_Selected text_

--- START ---

Those who like their cricketers to be deadly serious automatons who only respond to Robocop demands still have the likes of Jonny Bairstow, though. He almost did a good impression of Nasser Hussain giving it one to the press in Sri Lanka. Calm down, JB. Just stop playing football warm-ups. The King of Spain will see to that.

We live in the age where natural talent can afford to smile. It wasn’t always thus. Think of ‘Lord’ Gower who could casually flick a delicious boundary and then swat a catch, mentally choosing his next claret, while Graham Gooch would be seething down the other end. Goochie ran himself out on 99 once, like that fellow miserly run-getter Mike Atherton. They were hard bastards. None of this torture would do for D.I.G who admitted: “Hard work comes more naturally to the modern generation.”

This modern generation are really rather good and approachable.

The Sri Lankan expedition was a soaring success, a searing whitewash, but there are still some mighty holes to fill before, as Vaughan claims, England can boast real consistent depth and quality and a team to be jealous of.

--- END ---

[Item position entries]
--- START ---

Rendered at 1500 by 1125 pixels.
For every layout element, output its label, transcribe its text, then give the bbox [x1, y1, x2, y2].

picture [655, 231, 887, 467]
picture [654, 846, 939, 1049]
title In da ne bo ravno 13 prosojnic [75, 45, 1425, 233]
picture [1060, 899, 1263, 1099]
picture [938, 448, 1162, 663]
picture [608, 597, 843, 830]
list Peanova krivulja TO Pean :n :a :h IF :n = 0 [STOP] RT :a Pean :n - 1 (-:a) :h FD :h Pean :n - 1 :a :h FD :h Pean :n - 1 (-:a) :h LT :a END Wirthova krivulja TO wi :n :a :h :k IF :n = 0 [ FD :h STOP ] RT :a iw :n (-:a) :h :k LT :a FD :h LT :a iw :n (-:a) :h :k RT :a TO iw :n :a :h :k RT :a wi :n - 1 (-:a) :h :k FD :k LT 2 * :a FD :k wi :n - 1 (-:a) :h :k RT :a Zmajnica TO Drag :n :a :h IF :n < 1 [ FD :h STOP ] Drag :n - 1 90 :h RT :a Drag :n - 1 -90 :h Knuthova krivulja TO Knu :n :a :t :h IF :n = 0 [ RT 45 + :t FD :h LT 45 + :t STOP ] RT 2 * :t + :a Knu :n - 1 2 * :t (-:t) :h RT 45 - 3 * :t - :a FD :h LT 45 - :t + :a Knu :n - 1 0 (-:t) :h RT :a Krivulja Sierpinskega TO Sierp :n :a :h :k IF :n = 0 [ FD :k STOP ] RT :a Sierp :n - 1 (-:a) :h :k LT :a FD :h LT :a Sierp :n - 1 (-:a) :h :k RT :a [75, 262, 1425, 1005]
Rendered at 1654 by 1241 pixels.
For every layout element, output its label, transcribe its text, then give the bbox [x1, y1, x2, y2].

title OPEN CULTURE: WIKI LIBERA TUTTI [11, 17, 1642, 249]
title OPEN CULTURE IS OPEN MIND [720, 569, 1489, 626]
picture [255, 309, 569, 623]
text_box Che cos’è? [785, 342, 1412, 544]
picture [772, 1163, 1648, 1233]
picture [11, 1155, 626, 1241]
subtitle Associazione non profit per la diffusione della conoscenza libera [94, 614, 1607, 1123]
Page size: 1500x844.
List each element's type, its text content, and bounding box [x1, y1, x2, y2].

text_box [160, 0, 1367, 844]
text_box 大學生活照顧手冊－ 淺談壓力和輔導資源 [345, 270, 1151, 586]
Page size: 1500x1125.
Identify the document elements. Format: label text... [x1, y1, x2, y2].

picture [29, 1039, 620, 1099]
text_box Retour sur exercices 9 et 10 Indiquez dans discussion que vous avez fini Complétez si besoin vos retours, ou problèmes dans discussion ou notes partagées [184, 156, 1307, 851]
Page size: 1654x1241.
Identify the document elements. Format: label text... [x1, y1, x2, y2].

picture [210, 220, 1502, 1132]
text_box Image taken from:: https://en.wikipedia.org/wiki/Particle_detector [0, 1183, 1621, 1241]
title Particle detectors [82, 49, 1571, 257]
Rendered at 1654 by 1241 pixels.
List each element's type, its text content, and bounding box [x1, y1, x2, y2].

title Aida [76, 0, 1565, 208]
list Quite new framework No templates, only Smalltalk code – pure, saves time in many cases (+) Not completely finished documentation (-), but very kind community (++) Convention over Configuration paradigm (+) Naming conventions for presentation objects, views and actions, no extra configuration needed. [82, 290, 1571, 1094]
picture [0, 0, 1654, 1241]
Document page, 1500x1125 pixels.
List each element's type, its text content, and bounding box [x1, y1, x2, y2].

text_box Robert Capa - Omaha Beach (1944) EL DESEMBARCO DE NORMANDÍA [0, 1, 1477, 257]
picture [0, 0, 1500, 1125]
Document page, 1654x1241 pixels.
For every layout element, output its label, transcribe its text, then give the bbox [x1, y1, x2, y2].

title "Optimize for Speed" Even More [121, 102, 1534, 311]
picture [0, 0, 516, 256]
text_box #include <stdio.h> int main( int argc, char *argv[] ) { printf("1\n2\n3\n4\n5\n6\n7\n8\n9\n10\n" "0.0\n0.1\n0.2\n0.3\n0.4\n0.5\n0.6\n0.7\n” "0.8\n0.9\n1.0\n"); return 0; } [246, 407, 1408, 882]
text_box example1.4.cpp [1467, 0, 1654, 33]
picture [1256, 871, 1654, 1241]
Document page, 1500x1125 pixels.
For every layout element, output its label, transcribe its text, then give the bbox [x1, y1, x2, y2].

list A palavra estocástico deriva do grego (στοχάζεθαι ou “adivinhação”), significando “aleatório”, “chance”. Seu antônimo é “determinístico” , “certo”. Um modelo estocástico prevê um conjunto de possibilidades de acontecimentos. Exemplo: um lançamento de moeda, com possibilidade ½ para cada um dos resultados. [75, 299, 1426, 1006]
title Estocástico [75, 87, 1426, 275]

--- END ---

_Exercise directions_
Answer these questions about the cricket text:
1. On what score did Graham Gooch once run himself out?
2. What does the writer tell Jonny Bairstow to stop playing?
3. Who claims England can boast real consistent depth and quality?
Answer from the text alone.

_Answer_
1. 99
2. Football warm-ups
3. Vaughan